Fix 3: Check Replication Lag Before Reading

async function getReplicaLagSeconds(): Promise<number> {
  // Query the replica itself for its lag
  const result = await replica.query(`
    SELECT EXTRACT(EPOCH FROM (NOW() - pg_last_xact_replay_timestamp())) AS lag_seconds
  `)
  return parseFloat(result.rows[0]?.lag_seconds ?? '0')
}

async function queryWithFallback<T>(
  query: string,
  params: any[],
  maxLagSeconds = 2
): Promise<T> {
  const lag = await getReplicaLagSeconds()

  if (lag > maxLagSeconds) {
    console.warn(`Replica lag ${lag}s > ${maxLagSeconds}s — routing to primary`)
    return primary.query(query, params)
  }

  return replica.query(query, params)
}

Fix 4: Synchronous Replication for Critical Data

For data where even milliseconds of lag are unacceptable, use synchronous replication:

-- PostgreSQL: require replication acknowledgment before commit returns
-- postgresql.conf on primary:
synchronous_standby_names = 'replica-1'
synchronous_commit = on

-- This makes EVERY write wait for the replica to acknowledge
-- Slower (adds replica round-trip to every write)
-- But: replica is always up to date when the write succeeds

Or, more targeted — only synchronize critical transactions:

async function criticalWrite(query: string, params: any[]) {
  const client = await primary.connect()
  try {
    // Override session to require sync replication for this transaction
    await client.query("SET synchronous_commit = 'remote_apply'")
    const result = await client.query(query, params)
    return result
  } finally {
    client.release()
  }
}

Monitoring Replication Lag

-- On the primary — check all replica lag
SELECT
  application_name,
  state,
  sync_state,
  write_lag,
  flush_lag,
  replay_lag
FROM pg_stat_replication;

-- On the replica — check its own lag
SELECT
  NOW() - pg_last_xact_replay_timestamp() AS replication_lag,
  pg_is_in_recovery() AS is_replica
// Alert if replica lag exceeds threshold
cron.schedule('*/1 * * * *', async () => {
  const lag = await getReplicaLagSeconds()

  if (lag > 10) {
    await alerting.critical(`Replica lag: ${lag}s — reads are significantly stale`)
  } else if (lag > 2) {
    await alerting.warn(`Replica lag: ${lag}s`)
  }
})

Read Replica Lag Checklist

  • ✅ Always read-after-write from primary for data just written
  • ✅ Use sticky session (Redis TTL) to route recent writers to primary
  • ✅ Monitor pg_last_xact_replay_timestamp() on replicas
  • ✅ Alert if lag exceeds 2 seconds
  • ✅ Use synchronous replication for financial transactions
  • ✅ Never route writes to replicas (they're read-only)
  • ✅ Design UIs to handle eventual consistency (optimistic updates)

Conclusion

Read replica lag is a fundamental property of async replication — you can manage it but not eliminate it.

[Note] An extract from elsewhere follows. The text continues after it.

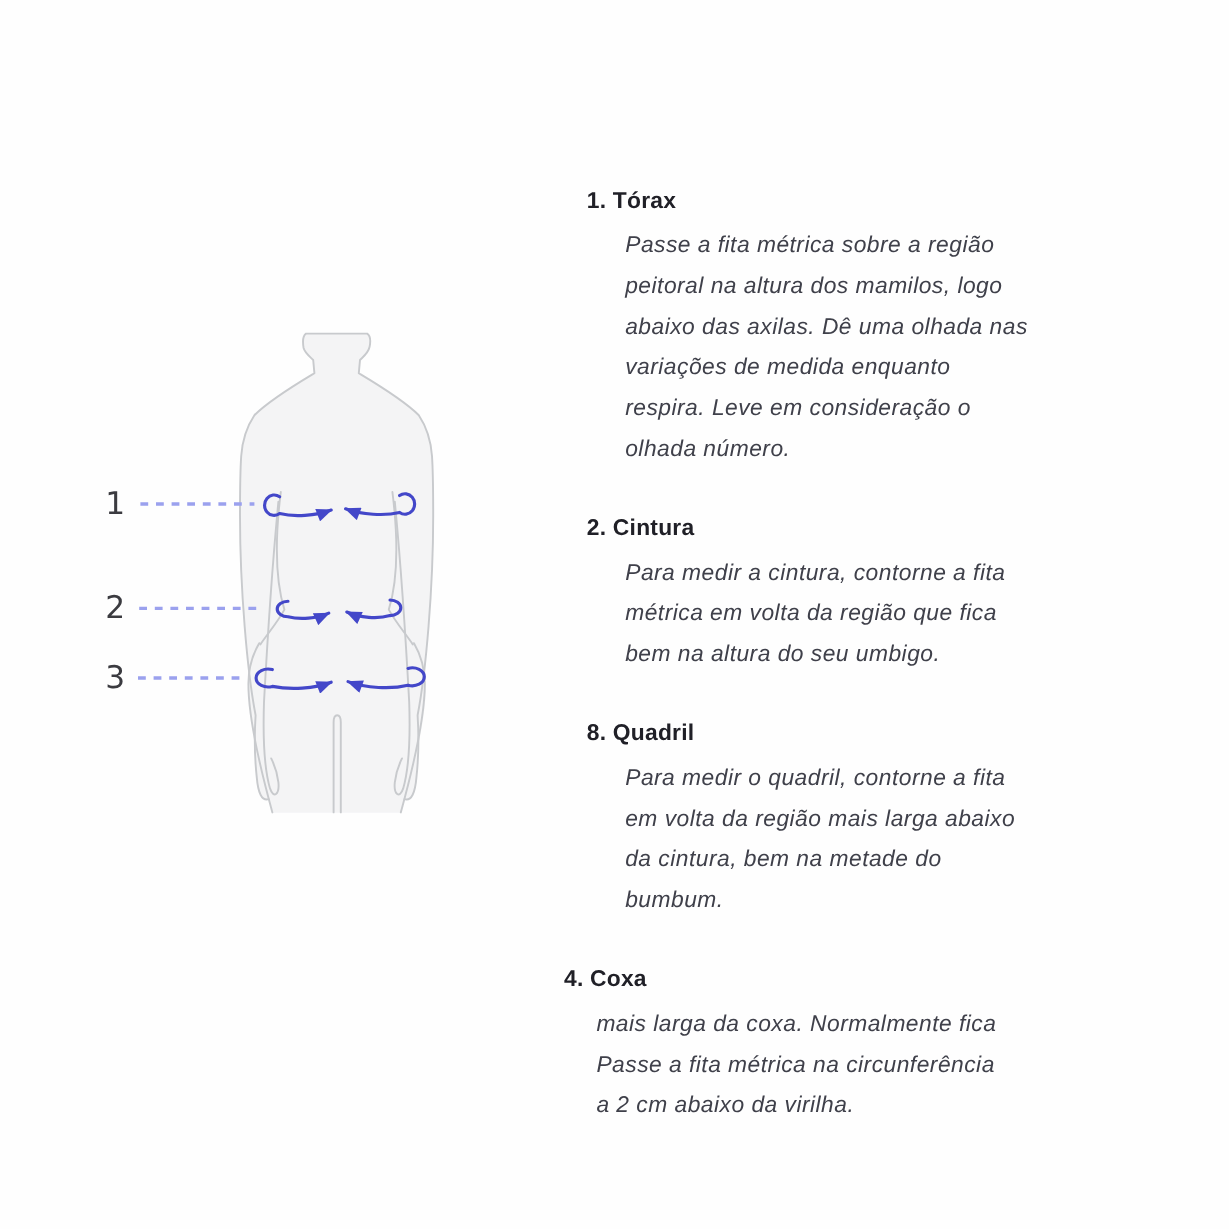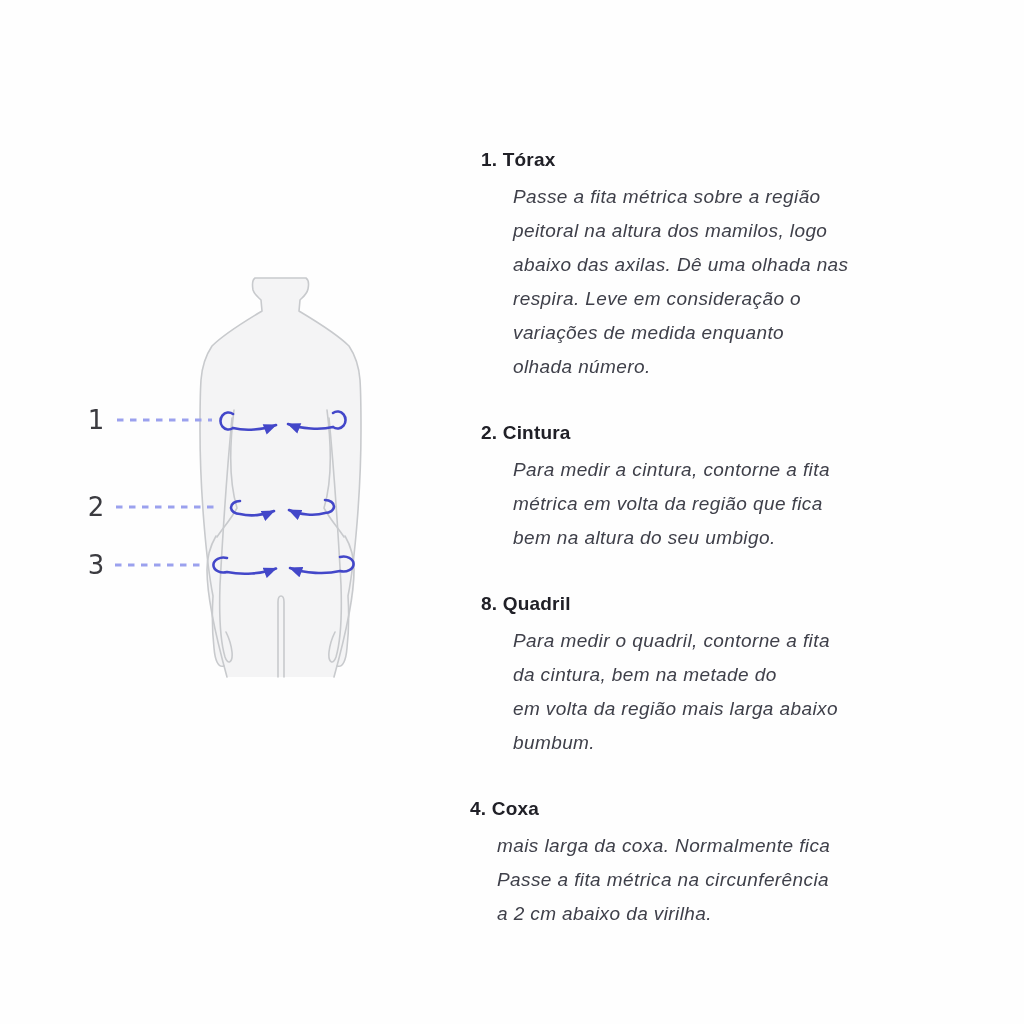"1. Tórax" .measure-section { margin: 0 -> 8px }
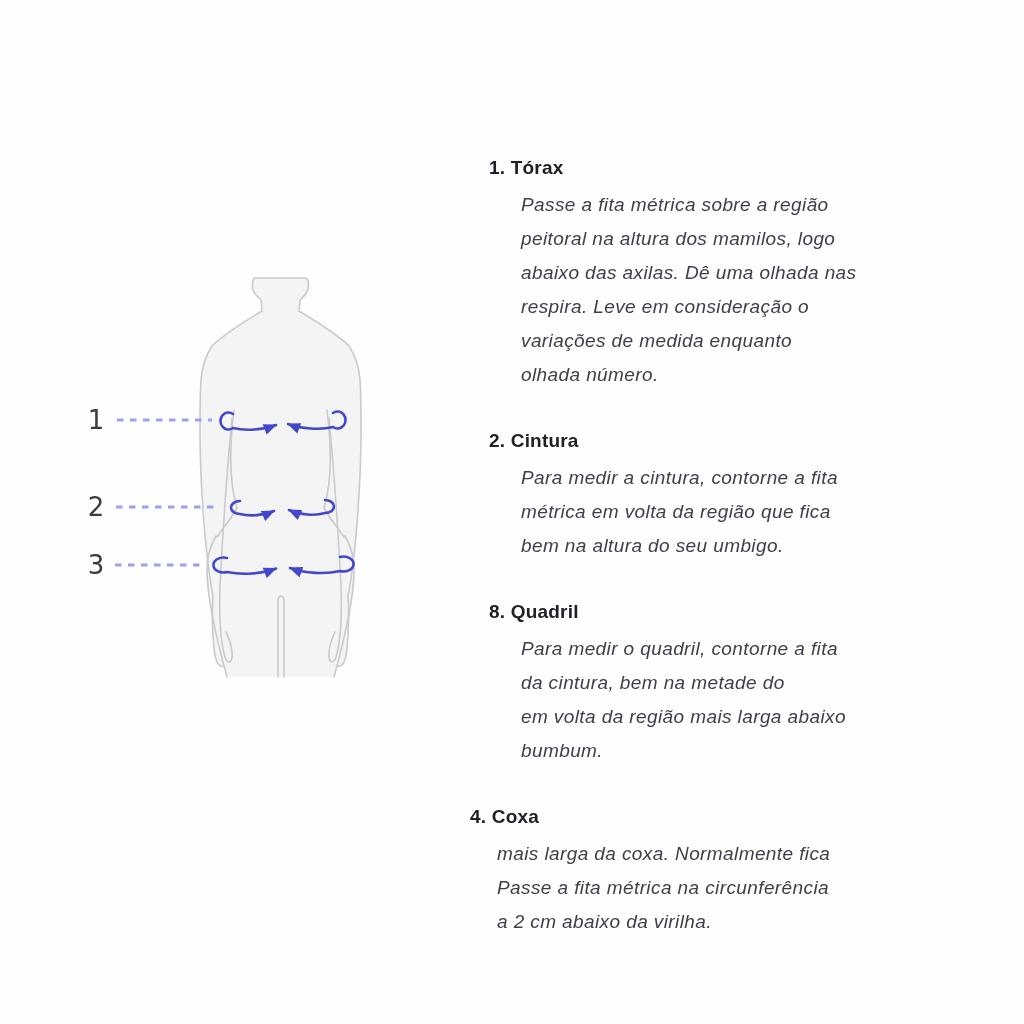"respira. Leve em consideração o" div.line { order: before "variações de medida enquanto" -> after "variações de medida enquanto" }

The most practical fix is routing reads back to the primary for a short window after any write (sticky sessions with a 5-second Redis TTL). For dashboards, listing pages, and search where slight staleness is acceptable, replicas are great. For read-after-write scenarios — profile pages, balance displays, anything the user just modified — use the primary. Monitor lag constantly and have an automatic fallback to primary when lag exceeds your threshold.